Die im Juni 2009 erschienene Studie gibt Hinweise zur KDV-Diskussion in der Ökumenischen Bewegung. Ausgehend von den Berichten der UN-Menschenrechtskommission und von ergänzenden Informationen skizziert sie die weltweite Situation der Kriegsdienstverweigerung und dokumentiert Beispiele aus der Arbeit der Mitgliedskirchen.

Die Studie stellt einiges beschönigend dar: die verweigerungsfeindliche Haltung der orthodoxen Kirchen, die langjährige Vernachlässigung dieses Themas im ÖRK. Dennoch ist der Studie eine weite Verbreitung zu wünschen.
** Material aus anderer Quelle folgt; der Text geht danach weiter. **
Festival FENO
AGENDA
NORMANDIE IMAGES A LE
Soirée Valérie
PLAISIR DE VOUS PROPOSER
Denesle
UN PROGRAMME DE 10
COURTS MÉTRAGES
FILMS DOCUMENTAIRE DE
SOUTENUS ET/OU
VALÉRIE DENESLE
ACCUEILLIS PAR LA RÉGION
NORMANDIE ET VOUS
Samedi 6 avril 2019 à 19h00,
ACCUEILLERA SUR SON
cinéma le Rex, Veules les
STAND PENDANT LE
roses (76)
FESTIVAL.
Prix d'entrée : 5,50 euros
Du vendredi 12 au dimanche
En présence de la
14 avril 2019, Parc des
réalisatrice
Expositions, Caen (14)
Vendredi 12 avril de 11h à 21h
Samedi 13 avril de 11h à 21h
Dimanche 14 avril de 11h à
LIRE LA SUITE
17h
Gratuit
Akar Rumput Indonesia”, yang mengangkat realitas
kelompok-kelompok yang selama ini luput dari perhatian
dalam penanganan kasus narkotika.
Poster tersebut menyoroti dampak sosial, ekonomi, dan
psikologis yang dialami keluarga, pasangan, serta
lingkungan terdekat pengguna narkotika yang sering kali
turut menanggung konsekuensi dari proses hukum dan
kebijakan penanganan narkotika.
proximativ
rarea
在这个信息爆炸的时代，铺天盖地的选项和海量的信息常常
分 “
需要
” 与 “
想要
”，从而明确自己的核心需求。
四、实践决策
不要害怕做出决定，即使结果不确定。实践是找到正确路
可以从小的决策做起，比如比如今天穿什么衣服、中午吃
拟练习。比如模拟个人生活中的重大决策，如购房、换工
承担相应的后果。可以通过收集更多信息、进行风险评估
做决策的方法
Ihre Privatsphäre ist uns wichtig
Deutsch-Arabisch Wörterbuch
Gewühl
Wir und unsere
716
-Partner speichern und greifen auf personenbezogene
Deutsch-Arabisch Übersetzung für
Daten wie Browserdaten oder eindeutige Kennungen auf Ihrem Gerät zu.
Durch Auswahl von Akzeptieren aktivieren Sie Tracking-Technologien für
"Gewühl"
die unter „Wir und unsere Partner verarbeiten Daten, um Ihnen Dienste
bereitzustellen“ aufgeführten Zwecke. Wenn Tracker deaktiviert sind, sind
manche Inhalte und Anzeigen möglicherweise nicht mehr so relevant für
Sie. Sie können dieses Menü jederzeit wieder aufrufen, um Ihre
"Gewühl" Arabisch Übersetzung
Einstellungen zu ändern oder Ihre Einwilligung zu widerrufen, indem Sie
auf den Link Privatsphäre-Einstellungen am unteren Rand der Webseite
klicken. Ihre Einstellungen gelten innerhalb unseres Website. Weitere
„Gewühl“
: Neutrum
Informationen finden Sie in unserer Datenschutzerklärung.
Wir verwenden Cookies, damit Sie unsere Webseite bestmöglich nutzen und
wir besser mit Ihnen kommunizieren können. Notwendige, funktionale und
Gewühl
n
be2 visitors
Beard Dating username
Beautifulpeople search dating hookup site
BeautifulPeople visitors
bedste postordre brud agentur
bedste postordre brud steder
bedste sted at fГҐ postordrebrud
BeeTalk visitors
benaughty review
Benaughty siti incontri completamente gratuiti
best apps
Ihr Fazit:

 

„Für den Ökumenischen Rat der Kirchen ist es angemessen und notwendig, die Kirchen zur Unterstützung der Kriegsdienstverweigerung aus Gewissensgründen aufzurufen... Wäre es nicht inkonsequent, wenn Kirchen den Krieg unmoralisch oder rechtswidrig nennen, ohne ihre Mitglieder zur Verweigerung des aktiven Militärdienstes zu ermutigen, ohne ihnen zu helfen, sich auf den Spuren Christi durch die Probleme und Folgen dieses Handelns durchzuarbeiten?“

 

ÖRK ruft zu Kriegsdienstverweigerung auf

Eine Konsequenz der Studie ist der Beschluss, mit dem der ÖRK-Zentralausschuss sich am 1. September 2009 an die weltweit 349 ÖRK-Mitgliedskirchen richtet. Darin heißt es: Der Zentralausschuss

„ermutigt die Mitgliedskirchen, ihre Regierungen und militärischen Organisationen aufzufordern, das Recht auf Kriegsdienstverweigerung aus Gewissensgründen als völkerrechtlich garantiertes Menschenrecht anzuerkennen und zu achten.“

 

Der ÖRK-Beschluss

„ruft die Kirchen auf, ihre Mitglieder in Situationen, in denen die Kirche bewaffnete Aktionen als rechtswidrig oder sittenwidrig ansieht, zur Kriegsdienstverweigerung zu ermutigen.“

 

Er „ermutigt die Kirchen, sich mit der Frage von Steuergeldern für militärische Ausgaben oder Krieg sowie mit Alternativen zum Militärdienst auseinanderzusetzen."